The simple answer to your question of blue roo over choc hen is 50% black chicks, 50% blue chicks. All males will be choc carriers and all females will not be. This holds true under the following assumptions:
-The rooster really has the autosomal, incompletely dominant blue gene, Bl. I have seen Seramas that appear to be a dark "midnight" blue but are actually matte black. If you get no blue chicks, this assumption is probably wrong.
-The hen really has the sex-linked recessive chocolate gene, choc. While not confirmed, there may be Seramas that appear chocolate because of dun or some other non-choc gene. If you get any chocolate colored chicks, this assumption could be wrong (see also next assumption).
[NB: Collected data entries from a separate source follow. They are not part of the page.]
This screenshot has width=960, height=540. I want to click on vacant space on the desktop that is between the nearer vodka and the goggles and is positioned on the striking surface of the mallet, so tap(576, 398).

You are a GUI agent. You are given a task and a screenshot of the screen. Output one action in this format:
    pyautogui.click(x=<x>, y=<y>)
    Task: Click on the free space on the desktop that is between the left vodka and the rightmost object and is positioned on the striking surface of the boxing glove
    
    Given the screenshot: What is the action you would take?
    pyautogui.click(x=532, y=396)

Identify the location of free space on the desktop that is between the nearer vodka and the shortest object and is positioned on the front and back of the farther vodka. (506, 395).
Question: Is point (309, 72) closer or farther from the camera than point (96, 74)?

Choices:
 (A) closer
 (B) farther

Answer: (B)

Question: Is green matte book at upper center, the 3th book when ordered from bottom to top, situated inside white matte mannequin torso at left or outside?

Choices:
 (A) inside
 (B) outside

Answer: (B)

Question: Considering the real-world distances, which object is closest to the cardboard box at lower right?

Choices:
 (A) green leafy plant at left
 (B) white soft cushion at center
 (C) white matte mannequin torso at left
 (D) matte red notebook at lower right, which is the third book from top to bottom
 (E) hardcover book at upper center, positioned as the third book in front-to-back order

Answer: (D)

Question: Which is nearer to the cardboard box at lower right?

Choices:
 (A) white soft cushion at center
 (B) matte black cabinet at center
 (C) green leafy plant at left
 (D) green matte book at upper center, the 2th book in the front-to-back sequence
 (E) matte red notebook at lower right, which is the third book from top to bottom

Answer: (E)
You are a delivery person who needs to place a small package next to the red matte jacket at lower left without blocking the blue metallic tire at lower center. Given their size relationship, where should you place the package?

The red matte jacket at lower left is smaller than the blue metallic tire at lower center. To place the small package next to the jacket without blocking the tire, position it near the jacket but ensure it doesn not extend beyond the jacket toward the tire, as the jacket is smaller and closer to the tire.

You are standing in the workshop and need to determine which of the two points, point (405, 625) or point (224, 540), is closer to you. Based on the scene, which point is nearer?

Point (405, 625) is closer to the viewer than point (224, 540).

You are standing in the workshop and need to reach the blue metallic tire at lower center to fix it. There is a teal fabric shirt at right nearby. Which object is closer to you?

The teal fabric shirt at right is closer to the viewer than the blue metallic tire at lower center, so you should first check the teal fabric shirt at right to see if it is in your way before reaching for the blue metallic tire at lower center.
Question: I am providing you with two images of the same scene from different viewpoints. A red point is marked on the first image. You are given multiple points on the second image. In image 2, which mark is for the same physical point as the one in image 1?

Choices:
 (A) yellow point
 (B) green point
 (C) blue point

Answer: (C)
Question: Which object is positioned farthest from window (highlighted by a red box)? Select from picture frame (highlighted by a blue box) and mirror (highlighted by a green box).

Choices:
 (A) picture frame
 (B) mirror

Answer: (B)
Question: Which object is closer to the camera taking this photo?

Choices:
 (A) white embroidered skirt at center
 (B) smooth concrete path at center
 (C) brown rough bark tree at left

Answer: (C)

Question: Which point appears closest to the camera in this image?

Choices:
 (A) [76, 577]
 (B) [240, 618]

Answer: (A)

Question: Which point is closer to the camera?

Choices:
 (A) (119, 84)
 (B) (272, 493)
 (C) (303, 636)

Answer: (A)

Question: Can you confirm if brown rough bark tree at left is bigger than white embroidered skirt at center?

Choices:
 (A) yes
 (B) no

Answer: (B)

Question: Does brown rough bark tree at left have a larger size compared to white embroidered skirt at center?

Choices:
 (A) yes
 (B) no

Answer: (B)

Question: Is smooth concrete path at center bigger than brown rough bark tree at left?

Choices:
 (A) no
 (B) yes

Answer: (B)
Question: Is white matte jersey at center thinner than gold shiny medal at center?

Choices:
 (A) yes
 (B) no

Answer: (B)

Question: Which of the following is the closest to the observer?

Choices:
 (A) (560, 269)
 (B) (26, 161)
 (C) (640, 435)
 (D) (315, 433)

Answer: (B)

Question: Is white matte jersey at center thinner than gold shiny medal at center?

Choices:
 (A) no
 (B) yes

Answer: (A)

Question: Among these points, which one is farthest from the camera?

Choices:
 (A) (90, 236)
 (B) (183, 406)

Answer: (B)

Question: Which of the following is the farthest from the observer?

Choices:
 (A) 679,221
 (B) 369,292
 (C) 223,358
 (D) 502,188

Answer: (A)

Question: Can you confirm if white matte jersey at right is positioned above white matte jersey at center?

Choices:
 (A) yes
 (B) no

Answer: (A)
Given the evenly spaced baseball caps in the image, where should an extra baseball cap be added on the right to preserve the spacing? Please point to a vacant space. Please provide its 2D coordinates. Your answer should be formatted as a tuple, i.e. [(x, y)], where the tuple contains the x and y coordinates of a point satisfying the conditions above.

If you get any chicks that look like a blue splash or lavender color, they are likely dun + blue, which would indicate the hen is dun and not chocolate.
-The rooster does not carry a copy of the choc gene. If he did, then 50% of the chicks would exhibit the effects of the choc gene (assuming the hen also has the choc gene; if she doesn't, then only female chicks will express chocolate, no males will). Of the choc-expressing chicks, half will be chocolate and half will be chocolate + blue, which should look like a shade of mauve (should be darker than dun + blue would be).
Sasha,Thank you SO much for the help! Well explained. I'm going to take the good camera out tomorrow and get pictures of all the Seramas I just acquired. I did snap a picture of one hen that is quickly becoming my favorite. She's gorgeous, and the picture doesn't do her justice. She's a white base color with chocolate...lacing? Speckling? Whatever it is, she's sure pretty!